Return exactly, and only, the lines from the line containing "as con riduttore di pressione e" through the final line of the records below, both included.

═════ Data to use ═════

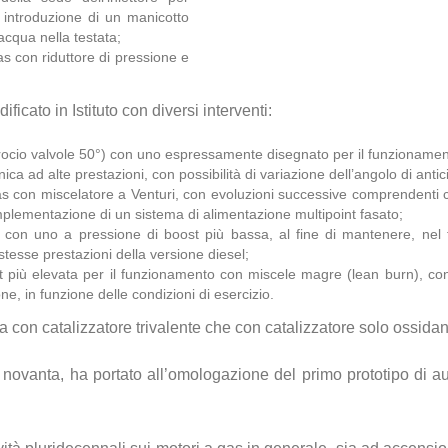
 introduzione di un manicotto
acqua nella testata;
as con riduttore di pressione e
icato in Istituto con diversi interventi:
crocio valvole 50°) con uno espressamente disegnato per il funzioname
ica ad alte prestazioni, con possibilità di variazione dell’angolo di antic
s con miscelatore a Venturi, con evoluzioni successive comprendenti con
mplementazione di un sistema di alimentazione multipoint fasato;
ne con uno a pressione di boost più bassa, al fine di mantenere, n
stesse prestazioni della versione diesel;
 più elevata per il funzionamento con miscele magre (lean burn), con
e, in funzione delle condizioni di esercizio.
ia con catalizzatore trivalente che con catalizzatore solo ossidan
ni novanta, ha portato all’omologazione del primo prototipo di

═════

Result of the exercise:
as con riduttore di pressione e
icato in Istituto con diversi interventi:
crocio valvole 50°) con uno espressamente disegnato per il funzioname
ica ad alte prestazioni, con possibilità di variazione dell’angolo di antic
s con miscelatore a Venturi, con evoluzioni successive comprendenti con
mplementazione di un sistema di alimentazione multipoint fasato;
ne con uno a pressione di boost più bassa, al fine di mantenere, n
stesse prestazioni della versione diesel;
 più elevata per il funzionamento con miscele magre (lean burn), con
e, in funzione delle condizioni di esercizio.
ia con catalizzatore trivalente che con catalizzatore solo ossidan
ni novanta, ha portato all’omologazione del primo prototipo di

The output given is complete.